US-led coalition strikes Al-Qaeda in northwest Syria

Aircraft carry out strike in northwestern Syria a day earlier that monitor reported had killed eight jihadists, including six commanders.

BEIRUT - The US-led coalition said Monday its aircraft carried out a strike in northwestern Syria a day earlier that a monitor reported had killed eight jihadists, including commanders, from an Al-Qaeda-linked group.

"This operation targeted AQ-S operatives responsible for plotting external attacks threatening US citizens, our partners, and innocent civilians," US Central Command said in a statement, using an acronym for Al-Qaeda in Syria.

The Syrian Observatory for Human Rights, a Britain-based war monitor, said six commanders were among the slain jihadists from the Hurras al-Deen group in Aleppo province.

The killed commanders included two Tunisians, two Algerians, an Egyptian and a Syrian, the Observatory added.

"With our allies and partners, we will continue to target Daesh and Al-Qaeda to prevent both groups from using Syria as a safe haven," US Central Command said, using an Arabic acronym for the Islamic State group.

Hurras al-Deen maintains ties to Al-Qaeda and fights alongside the global jihadist network's former Syria branch, Hayat Tahrir al-Sham -- which dominates most of Idlib province as well as parts of neighbouring Hama, Aleppo and Latakia.

Since its formation in 2014, the US-led coalition against IS has targeted jihadist leaders in Syria's northwest, but the strikes have dropped off significantly since 2017.

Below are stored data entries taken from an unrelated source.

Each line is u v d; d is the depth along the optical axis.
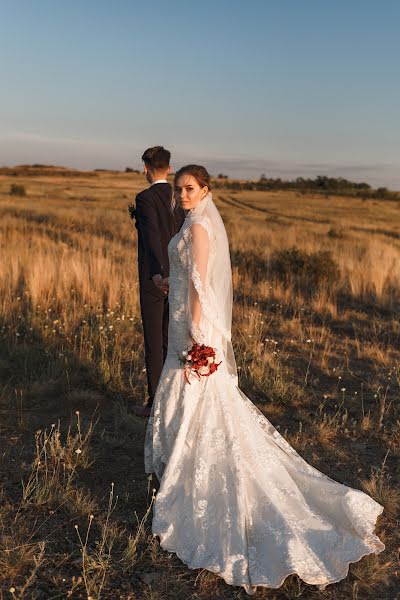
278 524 3.21
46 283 9.58
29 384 5.71
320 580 3.02
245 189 126.44
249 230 24.20
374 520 3.54
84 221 25.11
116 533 3.43
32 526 3.45
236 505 3.27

In March 2017, the Observatory said a US-led strike on a mosque in the north of Aleppo province killed 49 people, most of them civilians.

The Pentagon denied that large numbers of civilians were killed or that it had targeted the religious building, acknowledging only one possible civilian death.

The greater Idlib area was supposed to be protected by a buffer zone under an September agreement between Russia and Turkey.

But backed by its ally Moscow, Damascus has since late April ramped up its bombardment of the region, home to some three million people -- nearly half of whom have been displaced from other parts of Syria.

That came after HTS took over administrative control of the Idlib region at the start of the year.

Hurras al-Deen was established in February 2018 and has some 1,800 fighters, including non-Syrians, according to the Observatory.